Durante un paio di residenze di alcuni giorni, estive ed autunnali, ho potuto documentare i ritmi stagionali delle colture.

Fiori e aromi, similmente ai giardini arabi, tesi alla ricerca di una serenità in grado di riprodurre il paradiso promesso nell'Aldilà. 
I 5 sensi appagati: la vista dai colori, l'olfatto dai profumi delle essenze in fiore, il gusto dai frutti succosi, il tatto dalla freschezza delle foglie mosse dall'alitare del vento e l'udito dal cinguettio degli uccelli. 
Il poeta Ibn Básrûn descrive la reggia palermitana di Ruggero II, il primo re di Sicilia: «Ecco i giardini, cui la vegetazione riveste di vaghissimi palii, / Ricoprendo il suolo olezzante con drappi di seta del Sind! / [...] Vedi gli alberi carichi delle frutta più squisite; / Ascolta gli augelli che a lor costume cianciano a gara dall'alba al tramonto!»

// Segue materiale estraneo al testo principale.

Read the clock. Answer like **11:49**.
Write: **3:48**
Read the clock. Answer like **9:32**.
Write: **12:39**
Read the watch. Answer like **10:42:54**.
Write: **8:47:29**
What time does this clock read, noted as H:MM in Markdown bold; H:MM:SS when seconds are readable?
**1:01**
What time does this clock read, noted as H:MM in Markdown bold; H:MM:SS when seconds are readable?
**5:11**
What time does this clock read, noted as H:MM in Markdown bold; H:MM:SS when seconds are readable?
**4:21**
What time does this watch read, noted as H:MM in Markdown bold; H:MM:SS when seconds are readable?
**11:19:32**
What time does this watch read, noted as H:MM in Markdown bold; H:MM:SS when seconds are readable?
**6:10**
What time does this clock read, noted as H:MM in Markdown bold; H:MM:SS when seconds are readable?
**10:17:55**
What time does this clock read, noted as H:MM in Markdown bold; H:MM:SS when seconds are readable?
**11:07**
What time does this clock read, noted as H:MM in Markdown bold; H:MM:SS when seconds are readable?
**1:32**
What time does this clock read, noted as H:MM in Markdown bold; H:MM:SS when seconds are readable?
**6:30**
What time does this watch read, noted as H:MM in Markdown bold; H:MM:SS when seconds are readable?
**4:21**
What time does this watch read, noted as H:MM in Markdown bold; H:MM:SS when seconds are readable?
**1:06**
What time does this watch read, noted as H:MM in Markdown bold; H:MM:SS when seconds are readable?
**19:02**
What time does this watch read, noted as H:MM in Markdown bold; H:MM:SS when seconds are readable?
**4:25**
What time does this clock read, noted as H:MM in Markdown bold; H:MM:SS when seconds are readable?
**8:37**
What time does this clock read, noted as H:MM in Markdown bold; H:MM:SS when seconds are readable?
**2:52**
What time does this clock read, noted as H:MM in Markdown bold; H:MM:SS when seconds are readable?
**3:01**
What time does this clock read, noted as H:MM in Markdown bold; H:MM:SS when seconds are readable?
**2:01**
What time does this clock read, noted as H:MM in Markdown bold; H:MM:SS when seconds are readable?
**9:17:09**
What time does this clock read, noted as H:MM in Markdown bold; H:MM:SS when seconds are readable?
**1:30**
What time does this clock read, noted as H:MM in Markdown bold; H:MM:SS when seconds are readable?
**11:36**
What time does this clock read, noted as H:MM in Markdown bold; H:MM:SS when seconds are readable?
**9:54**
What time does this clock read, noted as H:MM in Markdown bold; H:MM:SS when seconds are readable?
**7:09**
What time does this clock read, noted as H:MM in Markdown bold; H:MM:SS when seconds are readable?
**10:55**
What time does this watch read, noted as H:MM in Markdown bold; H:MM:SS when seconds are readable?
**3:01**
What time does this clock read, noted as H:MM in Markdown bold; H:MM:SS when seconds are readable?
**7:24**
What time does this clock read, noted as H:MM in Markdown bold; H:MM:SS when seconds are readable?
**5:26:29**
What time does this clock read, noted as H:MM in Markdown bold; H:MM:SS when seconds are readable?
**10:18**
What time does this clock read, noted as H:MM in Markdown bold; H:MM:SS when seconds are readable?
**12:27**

Infatti, nell'hortus conclusus dell'Istituto Emiliani c'è tutto quello che può trovarsi e prodursi in un podere; una campagna bonsai in cui tutto è più limitato ed ordinato in maniera armoniosa: il vigneto, l'uliveto, gli alberi da frutto, a ridosso del muro di cinta l'angolo dei melograni e, al centro, la casetta a due piani, che funge da deposito degli attrezzi, ricovero per il trattore, e nel soppalco, sotto una fila di trecce d'aglio, le zucche.

In ogni stagione si è immersi in un'atmosfera di serenità, ci si sente vicini alla creazione, in pace con se stessi; aggirandomi meditabondo in ozio creativo, contemplando la natura, ammirando il paesaggio circostante riprodotto in miniatura all'interno del recinto, facilmente mi lascio andare a pause estetiche estatiche.

Nell'orto la figura centrale è l'anziano contadinosempre presente ed indaffarato. Ora sul trattore, ora a spingere il motocoltivatore: a raccogliere l'insalata o le patate, a fare il vino e riciclare le vinacce per concimare il campo.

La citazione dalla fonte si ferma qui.